68	The guest must not be able to gain control of QEMU. Bugs in emulated devices
69	could allow malicious guests to gain code execution in QEMU. At this point the
70	guest has escaped the virtual machine and is able to act in the context of the
71	QEMU process on the host.
72
73	Guests often interact with other guests and share resources with them. A
74	malicious guest must not gain control of other guests or access their data.
75	Disk image files and network traffic must be protected from other guests unless
76	explicitly shared between them by the user.
77
78	Principle of Least Privilege
79	''''''''''''''''''''''''''''
80
81	The principle of least privilege states that each component only has access to
82	the privileges necessary for its function. In the case of QEMU this means that
83	each process only has access to resources belonging to the guest.
84
85	The QEMU process should not have access to any resources that are inaccessible
86	to the guest. This way the guest does not gain anything by escaping into the
87	QEMU process since it already has access to those same resources from within
88	the guest.
89
90	Following the principle of least privilege immediately fulfills guest isolation
91	requirements. For example, guest A only has access to its own disk image file
92	``a.img`` and not guest B's disk image file ``b.img``.
93
94	In reality certain resources are inaccessible to the guest but must be
95	available to QEMU to perform its function. For example, host system calls are
96	necessary for QEMU but are not exposed to guests. A guest that escapes into
97	the QEMU process can then begin invoking host system calls.
98
99	New features must be designed to follow the principle of least privilege.
100	Should this not be possible for technical reasons, the security risk must be
101	clearly documented so users are aware of the trade-off of enabling the feature.
102
103	Isolation mechanisms
104	''''''''''''''''''''
105
106	Several isolation mechanisms are available to realize this architecture of
107	guest isolation and the principle of least privilege. With the exception of
108	Linux seccomp, these mechanisms are all deployed by management tools that
109	launch QEMU, such as libvirt. They are also platform-specific so they are only
110	described briefly for Linux here.
111
112	The fundamental isolation mechanism is that QEMU processes must run as
113	unprivileged users. Sometimes it seems more convenient to launch QEMU as
114	root to give it access to host devices (e.g. ``/dev/net/tun``) but this poses a
115	huge security risk. File descriptor passing can be used to give an otherwise
116	unprivileged QEMU process access to host devices without running QEMU as root.
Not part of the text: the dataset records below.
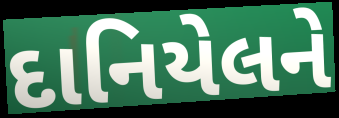
દાનિયેલનેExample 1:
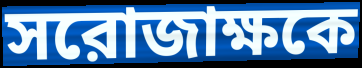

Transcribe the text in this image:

সরোজাক্ষকে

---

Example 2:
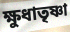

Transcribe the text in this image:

ক্ষুধাতৃষ্ণা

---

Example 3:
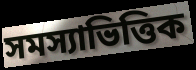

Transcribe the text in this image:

সমস্যাভিত্তিক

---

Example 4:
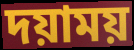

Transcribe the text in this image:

দয়াময়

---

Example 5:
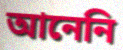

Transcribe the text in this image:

আনেনিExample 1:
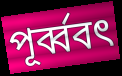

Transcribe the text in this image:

পূর্ব্ববৎ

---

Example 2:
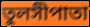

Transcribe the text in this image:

তুলসীপাতা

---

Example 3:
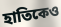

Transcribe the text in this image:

হাতিকেও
117	It is also possible to launch QEMU as a non-root user and configure UNIX groups
118	for access to ``/dev/kvm``, ``/dev/net/tun``, and other device nodes.
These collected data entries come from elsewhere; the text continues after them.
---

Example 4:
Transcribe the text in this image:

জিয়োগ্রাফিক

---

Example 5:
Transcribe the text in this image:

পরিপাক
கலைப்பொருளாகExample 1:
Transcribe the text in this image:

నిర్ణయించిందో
119	Some Linux distros already ship with UNIX groups for these devices by default.
120
121	- SELinux and AppArmor make it possible to confine processes beyond the
122	traditional UNIX process and file permissions model. They restrict the QEMU
123	process from accessing processes and files on the host system that are not
124	needed by QEMU.
125
126	- Resource limits and cgroup controllers provide throughput and utilization
127	limits on key resources such as CPU time, memory, and I/O bandwidth.
128
129	- Linux namespaces can be used to make process, file system, and other system
130	resources unavailable to QEMU. A namespaced QEMU process is restricted to only
131	those resources that were granted to it.
132
133	- Linux seccomp is available via the QEMU ``--sandbox`` option. It disables
134	system calls that are not needed by QEMU, thereby reducing the host kernel
135	attack surface.
136
137	Sensitive configurations
138	------------------------
139
140	There are aspects of QEMU that can have security implications which users &
141	management applications must be aware of.
142
143	Monitor console (QMP and HMP)
144	'''''''''''''''''''''''''''''
145
146	The monitor console (whether used with QMP or HMP) provides an interface
147	to dynamically control many aspects of QEMU's runtime operation. Many of the
148	commands exposed will instruct QEMU to access content on the host file system
149	and/or trigger spawning of external processes.
150
151	For example, the ``migrate`` command allows for the spawning of arbitrary
152	processes for the purpose of tunnelling the migration data stream. The
153	``blockdev-add`` command instructs QEMU to open arbitrary files, exposing
154	their content to the guest as a virtual disk.
155
156	Unless QEMU is otherwise confined using technologies such as SELinux, AppArmor,
157	or Linux namespaces, the monitor console should be considered to have privileges
158	equivalent to those of the user account QEMU is running under.
159
160	It is further important to consider the security of the character device backend
161	over which the monitor console is exposed. It needs to have protection against
162	malicious third parties which might try to make unauthorized connections, or
163	perform man-in-the-middle attacks. Many of the character device backends do not
164	satisfy this requirement and so must not be used for the monitor console.
165
166	The general recommendation is that the monitor console should be exposed over
167	a UNIX domain socket backend to the local host only. Use of the TCP based
168	character device backend is inappropriate unless configured to use both TLS
169	encryption and authorization control policy on client connections.
170
171	In summary, the monitor console is considered a privileged control interface to
172	QEMU and as such should only be made accessible to a trusted management
173	application or user.